SpaceX’s Starship is waiting for FAA approval of an orbital launch attempt
Last week, SpaceX announced it’s poised to launch the fully stacked Starship spacecraft for a first orbital flight test following a launch rehearsal this week and pending regulatory approval. Now SpaceX CEO Elon Musk is confirming it’s ready, with launch “trending towards near the end of third week of April,” Musk wrote in a tweet on Monday.
Starship is SpaceX’s long-awaited flagship spacecraft that’s designed to take astronauts and payloads to deep space — including the Moon and, of course, Mars. Most importantly, the parts are designed to be reusable, and it is paired with a massive booster known as the Super Heavy to get it off the Earth’s surface.
SpaceX’s Starship is fully prepped for testing at the company’s Starbase facility in Boca Chica, Texas. Starship had been met with many launch delays, including a major setback last summer when the Federal Aviation Authority (FAA) determined there would be some environmental impact around the base.

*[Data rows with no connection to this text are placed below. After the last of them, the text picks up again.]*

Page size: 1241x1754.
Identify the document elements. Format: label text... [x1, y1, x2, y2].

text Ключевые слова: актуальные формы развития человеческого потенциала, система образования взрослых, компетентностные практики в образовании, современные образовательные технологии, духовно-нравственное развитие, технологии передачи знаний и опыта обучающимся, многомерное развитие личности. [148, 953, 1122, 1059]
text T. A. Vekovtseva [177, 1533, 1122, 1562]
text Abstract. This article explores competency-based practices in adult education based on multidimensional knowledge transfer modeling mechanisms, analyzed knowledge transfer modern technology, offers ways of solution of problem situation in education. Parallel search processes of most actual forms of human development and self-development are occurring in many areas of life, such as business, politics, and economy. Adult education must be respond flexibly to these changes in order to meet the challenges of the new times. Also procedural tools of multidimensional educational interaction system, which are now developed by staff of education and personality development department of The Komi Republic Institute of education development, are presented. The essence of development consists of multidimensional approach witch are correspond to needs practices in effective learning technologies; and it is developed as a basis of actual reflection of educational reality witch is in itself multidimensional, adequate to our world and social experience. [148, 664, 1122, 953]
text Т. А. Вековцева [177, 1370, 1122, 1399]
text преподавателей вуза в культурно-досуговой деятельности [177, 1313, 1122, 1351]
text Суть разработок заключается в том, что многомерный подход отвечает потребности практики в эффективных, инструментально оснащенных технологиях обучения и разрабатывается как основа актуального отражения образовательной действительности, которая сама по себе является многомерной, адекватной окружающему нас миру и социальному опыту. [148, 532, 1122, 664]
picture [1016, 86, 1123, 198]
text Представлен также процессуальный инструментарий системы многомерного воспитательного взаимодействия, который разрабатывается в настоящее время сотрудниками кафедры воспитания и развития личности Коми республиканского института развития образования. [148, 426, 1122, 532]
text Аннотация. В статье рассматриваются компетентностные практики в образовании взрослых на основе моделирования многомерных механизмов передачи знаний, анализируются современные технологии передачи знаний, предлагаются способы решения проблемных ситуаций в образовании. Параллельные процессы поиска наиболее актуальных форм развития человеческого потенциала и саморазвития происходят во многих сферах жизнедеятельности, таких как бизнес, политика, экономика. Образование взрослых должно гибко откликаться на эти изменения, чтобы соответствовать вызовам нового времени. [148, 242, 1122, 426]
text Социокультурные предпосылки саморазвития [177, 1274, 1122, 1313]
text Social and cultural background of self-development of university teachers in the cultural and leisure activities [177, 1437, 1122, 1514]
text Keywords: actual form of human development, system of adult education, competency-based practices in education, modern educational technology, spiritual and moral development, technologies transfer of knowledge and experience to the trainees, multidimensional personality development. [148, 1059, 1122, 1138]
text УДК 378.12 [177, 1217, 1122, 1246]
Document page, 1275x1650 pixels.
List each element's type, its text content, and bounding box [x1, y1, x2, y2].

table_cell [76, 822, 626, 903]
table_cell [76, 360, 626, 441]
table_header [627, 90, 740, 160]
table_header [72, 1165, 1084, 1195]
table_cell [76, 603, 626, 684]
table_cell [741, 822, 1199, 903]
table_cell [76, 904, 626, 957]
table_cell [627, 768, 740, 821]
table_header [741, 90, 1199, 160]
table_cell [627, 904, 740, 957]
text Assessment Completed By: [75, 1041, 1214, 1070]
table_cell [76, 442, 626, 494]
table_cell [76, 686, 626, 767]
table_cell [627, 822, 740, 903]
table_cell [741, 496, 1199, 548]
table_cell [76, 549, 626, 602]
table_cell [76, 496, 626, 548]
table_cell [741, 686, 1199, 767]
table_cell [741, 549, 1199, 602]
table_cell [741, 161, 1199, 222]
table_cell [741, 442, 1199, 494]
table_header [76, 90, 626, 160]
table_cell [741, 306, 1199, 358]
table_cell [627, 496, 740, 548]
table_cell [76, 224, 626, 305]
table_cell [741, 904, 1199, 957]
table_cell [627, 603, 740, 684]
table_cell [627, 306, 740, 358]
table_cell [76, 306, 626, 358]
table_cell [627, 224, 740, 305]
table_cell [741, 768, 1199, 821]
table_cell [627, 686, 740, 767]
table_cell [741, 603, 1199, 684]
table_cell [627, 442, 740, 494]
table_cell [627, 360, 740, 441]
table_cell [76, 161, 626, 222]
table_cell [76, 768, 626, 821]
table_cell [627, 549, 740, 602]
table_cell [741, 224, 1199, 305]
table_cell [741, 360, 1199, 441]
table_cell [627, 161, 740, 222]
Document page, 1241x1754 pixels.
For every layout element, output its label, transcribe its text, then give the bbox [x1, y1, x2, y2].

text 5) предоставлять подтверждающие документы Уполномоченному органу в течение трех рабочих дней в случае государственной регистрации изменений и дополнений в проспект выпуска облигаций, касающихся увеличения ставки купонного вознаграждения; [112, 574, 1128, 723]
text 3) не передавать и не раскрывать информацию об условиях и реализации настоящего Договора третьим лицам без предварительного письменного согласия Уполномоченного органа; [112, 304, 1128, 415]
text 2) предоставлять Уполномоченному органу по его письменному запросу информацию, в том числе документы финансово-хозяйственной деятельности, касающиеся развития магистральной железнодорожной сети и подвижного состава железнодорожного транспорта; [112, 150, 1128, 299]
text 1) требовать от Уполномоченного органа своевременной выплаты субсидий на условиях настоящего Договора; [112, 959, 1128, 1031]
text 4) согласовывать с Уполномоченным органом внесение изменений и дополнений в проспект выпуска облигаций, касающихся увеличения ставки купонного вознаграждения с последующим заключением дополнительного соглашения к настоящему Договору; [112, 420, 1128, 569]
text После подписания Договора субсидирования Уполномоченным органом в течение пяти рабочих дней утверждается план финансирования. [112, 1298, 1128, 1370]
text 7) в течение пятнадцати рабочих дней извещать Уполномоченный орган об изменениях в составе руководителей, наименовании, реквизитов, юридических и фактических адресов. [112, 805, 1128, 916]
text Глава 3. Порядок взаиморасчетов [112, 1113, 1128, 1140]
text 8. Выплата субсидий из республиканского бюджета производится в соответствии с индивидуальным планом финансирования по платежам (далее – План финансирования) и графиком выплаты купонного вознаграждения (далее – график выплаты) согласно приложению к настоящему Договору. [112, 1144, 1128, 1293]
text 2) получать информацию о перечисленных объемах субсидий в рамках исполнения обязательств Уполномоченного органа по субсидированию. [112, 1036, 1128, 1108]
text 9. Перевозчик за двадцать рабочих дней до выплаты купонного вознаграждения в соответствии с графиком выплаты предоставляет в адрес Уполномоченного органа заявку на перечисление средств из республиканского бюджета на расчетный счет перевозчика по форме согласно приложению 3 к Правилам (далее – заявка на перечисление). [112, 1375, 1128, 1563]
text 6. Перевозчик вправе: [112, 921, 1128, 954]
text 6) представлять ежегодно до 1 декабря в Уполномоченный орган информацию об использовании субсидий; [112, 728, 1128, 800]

But now all that’s left to get Starship and Super Heavy off the ground is a license from the FAA. “The FAA will make a license determination only after the agency is satisfied SpaceX meets all licensing, safety and other regulatory requirements,” an FAA spokesperson stated in an email to The Street.
According to the FAA’s Operations Plan Advisory, the Super Heavy might be slated for launch on April 17th, with backup dates for each subsequent day after through the 22nd. Sources communicating to Ars Technica say SpaceX is working closely with the FAA and that it’s expected that the regulatory body will finally provide a license.
Should the April 17th launch date become reality, that means SpaceX is only one week away from finally launching the Super Heavy, which has never yet been done. It’s expected that once launched, the Super Heavy and Starship will separate, then the Super Heavy will head to the Gulf of Mexico while Starship will travel into orbit. Shortly after, Starship will then reenter Earth’s atmosphere and vertically land in the Pacific Ocean near Hawaii.